I have heard these three sentences, and variations of all three, for most of my life. I walk with a slight limp, something I do not realize I do. This is because I have "DDH", or Developmental Dislocation (Dysplasia) of the Hipbone. DDH, for my case, means that the ball & socket joints of my right hip were not developed at birth. After several surgeries in my first year of life, I was placed in a full body cast, from my shoulders, down to my ankles. There was an area cut out in the cast where I was able to wear diapers and such. But imagine a one year old child, who didn't get to see her first steps on her own until much later, when all the other little kids around her were running to their heart's content. The surgeries that were performed on me resulted in artificial bones replacing the bones I was lacking, and so the cast was placed to set the bones in place. After the body cast, came along the brace. The brace I was given to wear was like a metal apparatus that wrapped around both of my thighs and hips, and connected in the middle. This was a stabilizer for my bones.
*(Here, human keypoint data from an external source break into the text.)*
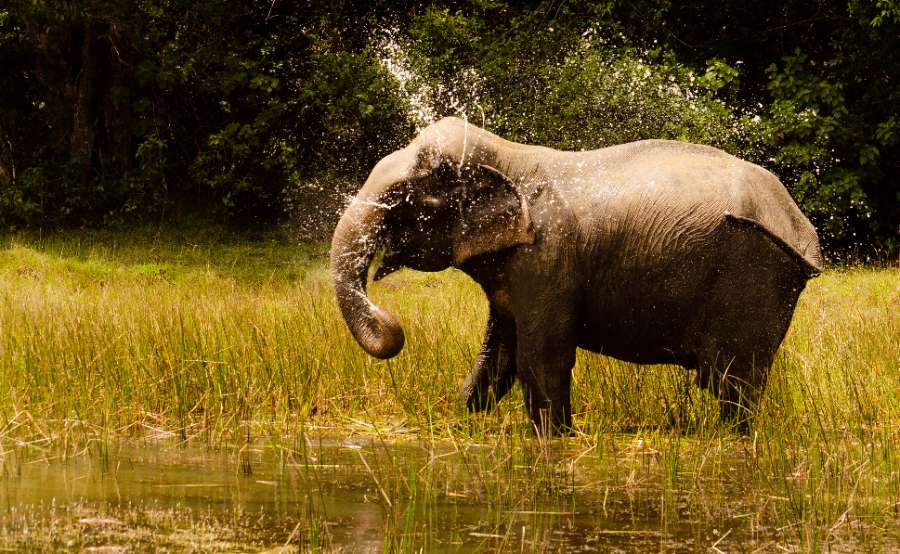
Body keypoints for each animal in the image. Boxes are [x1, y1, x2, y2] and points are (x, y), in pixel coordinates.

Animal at [330, 116, 824, 434]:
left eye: (414, 202)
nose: (391, 324)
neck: (507, 155)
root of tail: (802, 229)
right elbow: (498, 360)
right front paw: (457, 422)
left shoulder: (547, 258)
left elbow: (539, 359)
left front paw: (555, 439)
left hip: (754, 274)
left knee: (732, 382)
I still couldn't functionally walk on my own, but I was able to waddle around for short periods of time like a penguin, so there's that. Years past and I was finally able to walk on my own. DDH is known to cause arthritis at younger ages than usual, so I shouldn't have been able to do what I did for 14+ years, which is play softball and volleyball. Softball, the sport I played for 14 years, and Volleyball for 3, weren't as easy on me as it was for other athletes. Running hurt, a lot. People always thought I was just complaining when we had to run bleachers (I mean, who wouldn't complain about bleachers? Those sucked.), but I wasn't complaining, it genuinely hurt me to run not only for long periods of time, but at any angle that wasn't flat. I braved the storm, and got to enjoy a sport that was my stress reliever, and where I got to meet my best friends. But, nearly 19 years later, I wouldn't change anything because it makes me who I am and yeah, it was hard to accept it at first, but I had to realize that there wasn't anything that I could do to stop it completely, so why not just embrace it?